In this case, that will get you the critical points.

Answer 5

thanks guys, im just having problem on converting it into its derivative

Answer 6

does your function look like the one @wio pointed out?
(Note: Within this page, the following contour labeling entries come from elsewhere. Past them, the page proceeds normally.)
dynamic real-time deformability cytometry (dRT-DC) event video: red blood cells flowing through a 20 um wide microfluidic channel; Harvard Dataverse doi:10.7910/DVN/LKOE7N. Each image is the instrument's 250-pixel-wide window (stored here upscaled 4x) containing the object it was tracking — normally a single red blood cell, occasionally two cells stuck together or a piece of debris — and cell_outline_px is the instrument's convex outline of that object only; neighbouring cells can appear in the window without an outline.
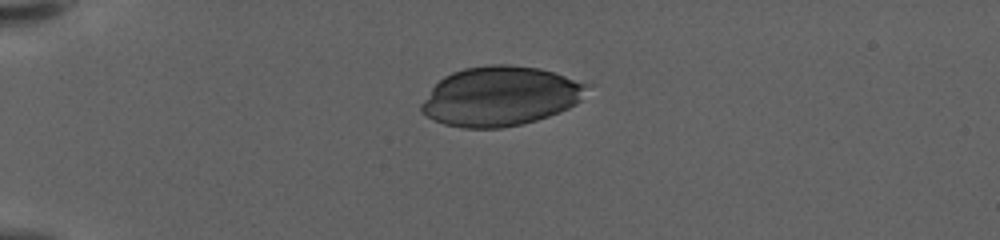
{"species": "human", "species_latin": "Homo sapiens", "temperature_condition": "warm", "stored_images_in_passage": 38, "camera_frame_rate_fps": 3000, "um_per_image_px": 0.085, "donor": {"sex": "female"}, "frame": {"image": 1, "passage_image": 1, "time_ms": 0.0, "image_size_px": [1000, 240], "cell_outline_px": [[596, 84], [576, 104], [560, 112], [536, 120], [520, 124], [500, 128], [464, 128], [444, 124], [432, 120], [420, 112], [420, 104], [432, 88], [444, 76], [452, 72], [464, 68], [492, 64], [508, 64], [540, 68]], "centroid_in_image_um": [42.58, 8.16], "position_along_channel_um": 42.4, "area_um2": 58.09}}
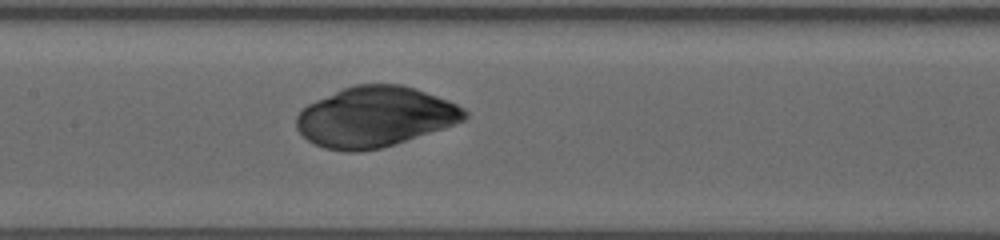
{"frame": {"image": 2, "passage_image": 16, "time_ms": 5.0, "image_size_px": [1000, 240], "cell_outline_px": [[468, 116], [464, 120], [444, 128], [380, 148], [360, 152], [344, 152], [324, 148], [308, 140], [296, 128], [296, 116], [308, 104], [316, 100], [344, 88], [356, 84], [400, 84], [416, 88], [448, 100], [464, 108], [468, 112]], "centroid_in_image_um": [31.88, 9.93], "position_along_channel_um": 175.5, "area_um2": 58.84}}
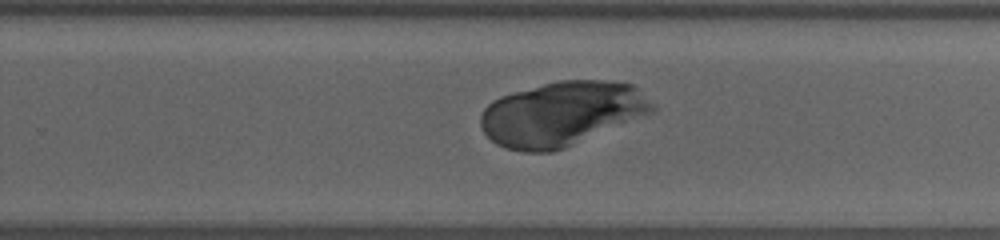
{"frame": {"image": 3, "passage_image": 25, "time_ms": 8.0, "image_size_px": [1000, 240], "cell_outline_px": [[656, 108], [652, 112], [564, 148], [552, 152], [524, 152], [504, 148], [496, 144], [484, 132], [480, 124], [480, 116], [484, 108], [492, 100], [500, 96], [544, 84], [560, 80], [604, 80], [632, 84]], "centroid_in_image_um": [47.69, 9.67], "position_along_channel_um": 282.1, "area_um2": 63.7}}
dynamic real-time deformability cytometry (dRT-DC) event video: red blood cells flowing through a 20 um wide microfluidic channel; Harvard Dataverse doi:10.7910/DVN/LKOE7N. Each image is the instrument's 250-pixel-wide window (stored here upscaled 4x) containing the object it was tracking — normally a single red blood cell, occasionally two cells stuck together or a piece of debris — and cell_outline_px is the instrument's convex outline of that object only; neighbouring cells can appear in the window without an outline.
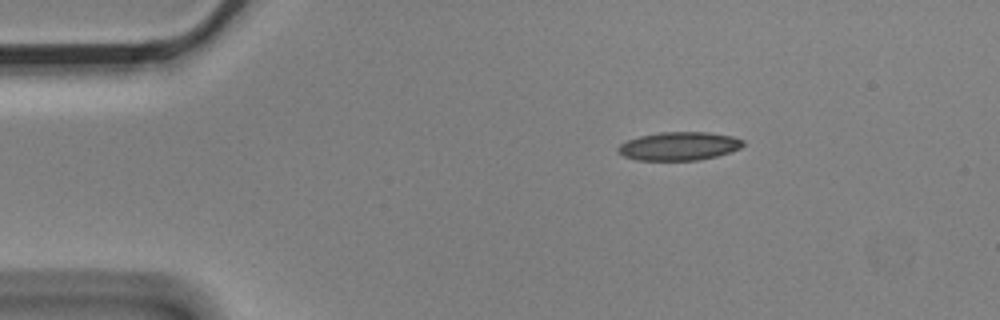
{"species": "Egyptian fruit bat (a non-hibernating species)", "species_latin": "Rousettus aegyptiacus", "temperature_condition": "cold", "stored_images_in_passage": 2, "camera_frame_rate_fps": 3000, "um_per_image_px": 0.085, "animal": {"sex": "male"}, "frame": {"image": 1, "passage_image": 1, "time_ms": 0.0, "image_size_px": [1000, 320], "cell_outline_px": [[744, 144], [740, 148], [716, 156], [700, 160], [636, 160], [624, 156], [616, 152], [616, 148], [620, 144], [628, 140], [640, 136], [660, 132], [708, 132], [732, 136], [744, 140]], "centroid_in_image_um": [57.69, 12.42], "position_along_channel_um": 27.3, "area_um2": 20.69}}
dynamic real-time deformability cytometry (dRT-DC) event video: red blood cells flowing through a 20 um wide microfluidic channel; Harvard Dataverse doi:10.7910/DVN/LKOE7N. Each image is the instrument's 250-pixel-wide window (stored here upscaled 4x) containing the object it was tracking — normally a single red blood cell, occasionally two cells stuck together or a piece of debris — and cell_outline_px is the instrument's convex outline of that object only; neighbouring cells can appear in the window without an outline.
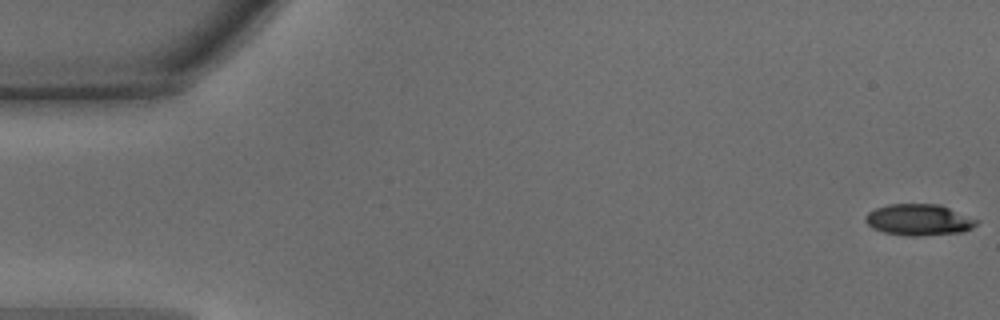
{"species": "common noctule bat (a hibernating species)", "species_latin": "Nyctalus noctula", "temperature_condition": "warm", "stored_images_in_passage": 47, "camera_frame_rate_fps": 3000, "um_per_image_px": 0.085, "animal": {"sex": "male", "body_mass_g": 15.6}, "frame": {"image": 1, "passage_image": 1, "time_ms": 0.0, "image_size_px": [1000, 320], "cell_outline_px": [[980, 220], [972, 228], [964, 232], [920, 236], [904, 236], [884, 232], [872, 228], [864, 220], [864, 216], [868, 212], [876, 208], [888, 204], [940, 204]], "centroid_in_image_um": [78.11, 18.69], "position_along_channel_um": 6.9, "area_um2": 20.52}}
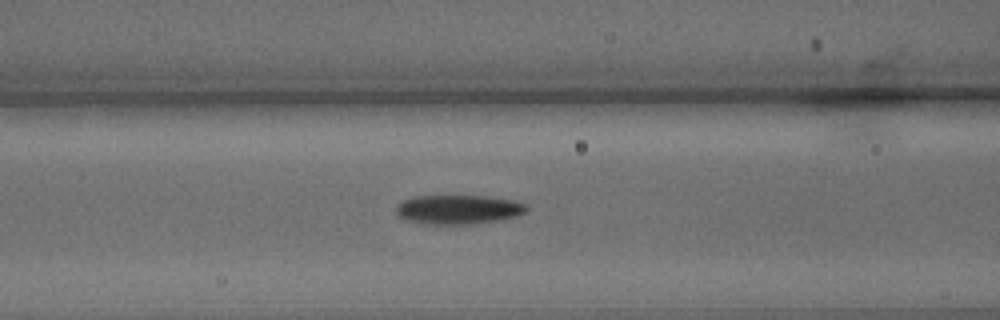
{"frame": {"image": 2, "passage_image": 19, "time_ms": 6.0, "image_size_px": [1000, 320], "cell_outline_px": [[528, 208], [524, 212], [516, 216], [496, 220], [468, 224], [428, 224], [408, 220], [396, 216], [396, 204], [400, 200], [412, 196], [488, 196], [516, 200], [528, 204]], "centroid_in_image_um": [38.92, 17.79], "position_along_channel_um": 127.7, "area_um2": 22.37}}
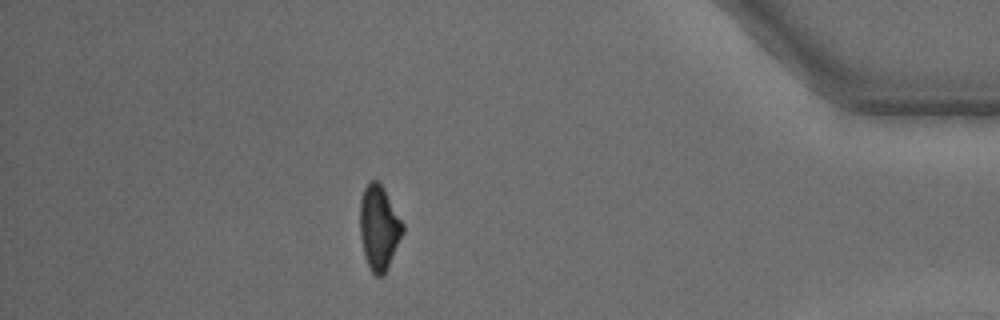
{"frame": {"image": 3, "passage_image": 41, "time_ms": 13.333, "image_size_px": [1000, 320], "cell_outline_px": [[404, 232], [388, 268], [380, 276], [376, 276], [368, 268], [364, 256], [360, 236], [360, 200], [364, 188], [372, 180], [376, 180], [384, 188], [404, 224]], "centroid_in_image_um": [32.21, 19.37], "position_along_channel_um": 403.0, "area_um2": 21.15}, "authors_computed_cell_mechanics": {"area_um2": 21.4438, "velocity_mm_per_s": 4.3647, "shape_relaxation_time_tau1_ms": 2.9667, "shape_relaxation_time_tau2_ms": 6.1706, "deformation_change_tau1": 0.168, "deformation_change_tau2": 0.1411}}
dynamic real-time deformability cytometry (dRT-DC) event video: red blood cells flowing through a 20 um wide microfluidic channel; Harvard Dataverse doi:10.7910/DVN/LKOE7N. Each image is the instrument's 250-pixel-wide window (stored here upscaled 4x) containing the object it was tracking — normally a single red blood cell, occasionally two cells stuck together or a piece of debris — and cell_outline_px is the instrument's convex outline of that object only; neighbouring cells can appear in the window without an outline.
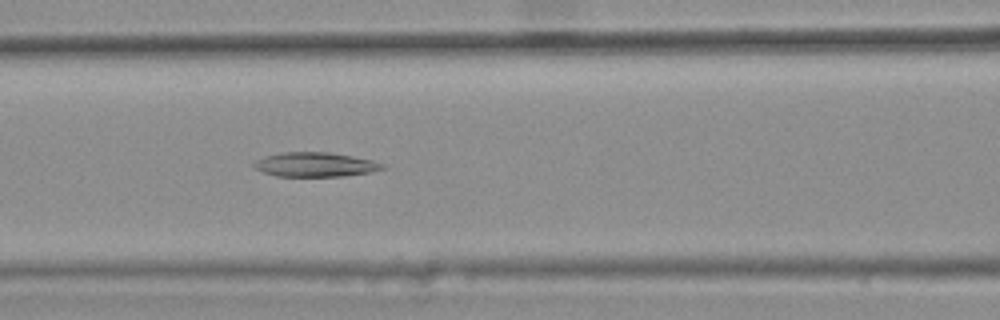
{"species": "common noctule bat (a hibernating species)", "species_latin": "Nyctalus noctula", "temperature_condition": "warm", "stored_images_in_passage": 45, "segment_of_instrument_passage": [2, 2], "camera_frame_rate_fps": 3000, "um_per_image_px": 0.085, "animal": {"sex": "female", "body_mass_g": 25.1}, "frame": {"image": 1, "passage_image": 22, "time_ms": 7.0, "image_size_px": [1000, 320], "cell_outline_px": [[384, 168], [372, 172], [344, 176], [276, 176], [252, 168], [252, 164], [256, 160], [264, 156], [280, 152], [328, 152], [352, 156], [372, 160], [384, 164]], "centroid_in_image_um": [26.75, 13.98], "position_along_channel_um": 139.8, "area_um2": 18.32}}
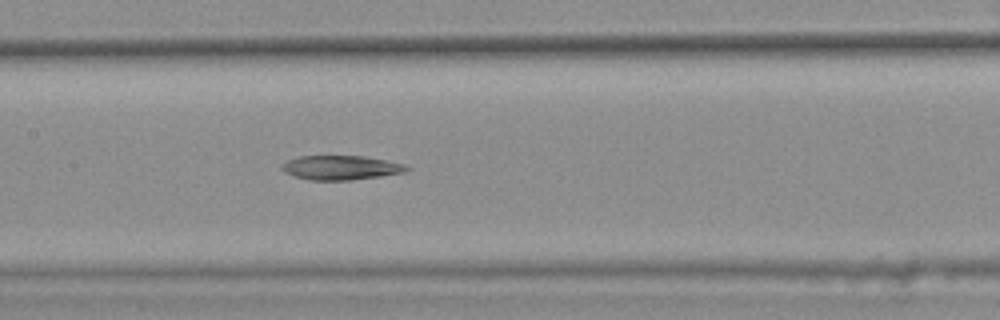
{"frame": {"image": 2, "passage_image": 25, "time_ms": 8.0, "image_size_px": [1000, 320], "cell_outline_px": [[412, 168], [408, 172], [380, 176], [348, 180], [308, 180], [284, 172], [280, 168], [280, 164], [296, 156], [364, 156], [404, 164]], "centroid_in_image_um": [28.96, 14.25], "position_along_channel_um": 178.4, "area_um2": 17.74}}
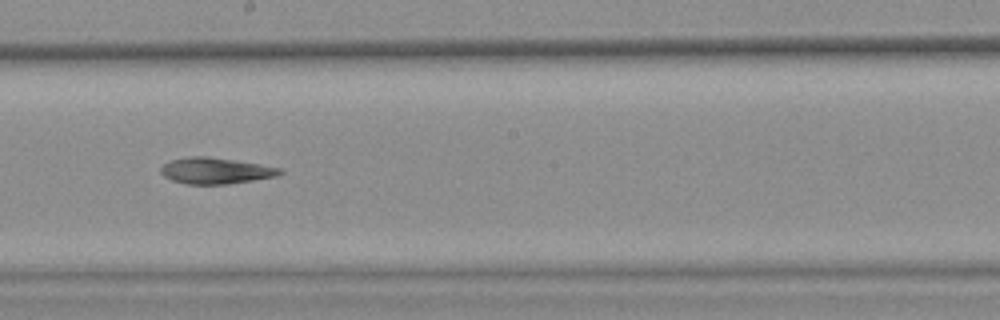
{"frame": {"image": 3, "passage_image": 29, "time_ms": 9.333, "image_size_px": [1000, 320], "cell_outline_px": [[284, 172], [276, 176], [228, 184], [188, 184], [172, 180], [164, 176], [160, 172], [160, 168], [164, 164], [172, 160], [188, 156], [208, 156], [260, 164], [280, 168]], "centroid_in_image_um": [18.31, 14.51], "position_along_channel_um": 229.9, "area_um2": 18.03}}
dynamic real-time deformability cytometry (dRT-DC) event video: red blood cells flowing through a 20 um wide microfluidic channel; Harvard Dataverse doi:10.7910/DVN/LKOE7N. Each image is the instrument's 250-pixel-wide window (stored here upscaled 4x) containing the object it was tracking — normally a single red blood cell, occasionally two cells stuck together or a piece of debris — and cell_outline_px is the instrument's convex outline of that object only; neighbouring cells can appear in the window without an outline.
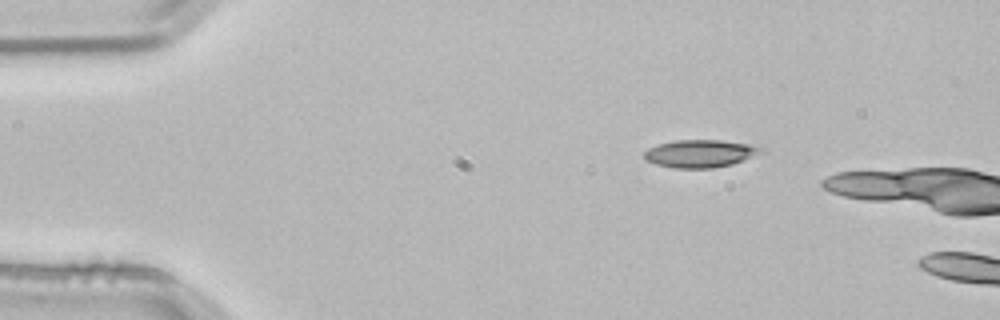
{"species": "common noctule bat (a hibernating species)", "species_latin": "Nyctalus noctula", "temperature_condition": "room temperature", "stored_images_in_passage": 3, "camera_frame_rate_fps": 3000, "um_per_image_px": 0.085, "animal": {"sex": "male", "body_mass_g": 21.5, "forearm_length_mm": 52.0}, "frame": {"image": 1, "passage_image": 1, "time_ms": 0.0, "image_size_px": [1000, 320], "cell_outline_px": [[764, 152], [744, 160], [732, 164], [712, 168], [672, 168], [656, 164], [644, 160], [644, 152], [648, 148], [656, 144], [676, 140], [720, 140], [748, 144], [764, 148]], "centroid_in_image_um": [59.49, 13.05], "position_along_channel_um": 25.5, "area_um2": 18.96}}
If so I suggest you take the square root and turn it into a power

Answer 7

take that last part back...

Answer 8

pretty much yea

Answer 9

what is the derivative of sinx and cosx?

Answer 10

Want me to post some derivative rules?

Answer 11

yes please

Answer 12

\[
\large \text{Differentiation Rules}
\]Let \(c\) be constant with respect to \(x\).
Let \(u\) and \(v\) vary with respect to \(x\).
\[
\begin{array}{r|ccc|l}
1&d(c) &=& 0&\text{Constants}\\ \
2&d(x) &=& dx&\text{The variable of differentiation}\\
3&d(|x|) &=& \frac{x}{|x|}~dx&\text{Absolute value function}\\
4&d(x^c) &=& cx^{c-1}~dx&\text{Power functions}\\
5&d(\sqrt x) &=& \frac{dx}{2\sqrt x}&\text{Square root function}\\
6&d(c^x) &=& c^{x}\ln(c)~dx&\text{Exponential functions}\\
7&d(e^x) &=& e^x~dx&\text{Exponential function}\\
8&d(\log_c(x)) &=& \frac{dx}{x\ln(c)}&\text{Logarithmic functions}\\
9&d(\ln(x)) &=& \frac{dx}{x}&\text{Natural logarithmic functions}\\
\hline
10&d(cu) &=& c~du&\text{Constant times a function}\\
11&d(u+v) &=& du+dv&\text{Sum of functions}\\
12&d(u\cdot v) &=& v~du+u~dv&\text{Product of functions}\\
13&d\left(\frac uv\right) &=& \frac{v~du-u~dv}{v^2}&\text{Quotient of functions}\\
14&d(u\circ v) &=& \frac{du}{dv}~dv&\text{Composition of functions}\\
\end{array}
\]\[
\large \text{Trigonometric Differentiation Rules}
\]\[
\begin{array}{r|ccc|l}
1&d(\sin(x)) &=& \cos(x)~dx &\text{Sine}\\
2&d(\cos(x)) &=& -\sin(x)~dx &\text{Cosine}\\
3&d(\tan(x)) &=& \sec^2(x)~dx &\text{Tangent}\\
4&d(\cot(x)) &=& -\csc^2(x)~dx &\text{Cotangent}\\
5&d(\sec(x)) &=& \sec(x)\tan(x)~dx &\text{Secant}\\
6&d(\csc(x)) &=& -\csc(x)\cot(x)~dx &\text{Cosecant}\\
7&d(\sin^{-1}(x)) &=& \frac{dx}{\sqrt{1-x^2}} &\text{Arcsine}\\
8&d(\cos^{-1}(x)) &=& -\frac{dx}{\sqrt{1-x^2}} &\text{Arccosine}\\
9&d(\tan^{-1}(x)) &=& \frac{dx}{1+x^2} &\text{Arctangent}\\
10&d(\cot^{-1}(x)) &=& -\frac{dx}{1+x^2} &\text{Arccotangent}\\
\hline
11&d(\sinh(x)) &=& \cosh(x)~dx &\text{Hyperbolic Sine}\\
12&d(\cosh(x)) &=& \sinh(x)~dx &\text{Hyperbolic Cosine}\\
13&d(\tanh(x)) &=& \text{sech}^2(x)~dx &\text{Hyperbolic Tangent}\\
14&d(\coth(x)) &=& -\text{csch}^2(x)~dx &\text{Hyperbolic Cotangent}\\
\end{array}
\]

Answer 13

thank you wio!

Answer 14

The rules we need to use here are 11, 10 and trig rules 1 2

Answer 15

\[
\begin{split}
d(f(x))
&= d(\sqrt 3\sin x+\cos x)&\quad \\
&= d(\sqrt 3\sin x)+d(\cos x)& &\text{ Rule 11} \\
&= \sqrt 3~d(\sin x)+d(\cos x)& &\text{ Rule 10} \\
&= \sqrt 3\cos x~dx+d(\cos x)& &\text{ Trig Rule 1} \\
&= \sqrt 3\cos x~dx-\sin x~dx& &\text{ Trig Rule 2} \\
&= (\sqrt 3\cos x-\sin x)~dx \\
\end{split}
\]This means:\[
\frac{df}{dx} = \sqrt 3\cos x-\sin x
\]

Answer 16

Do you know how to find the roots of this function?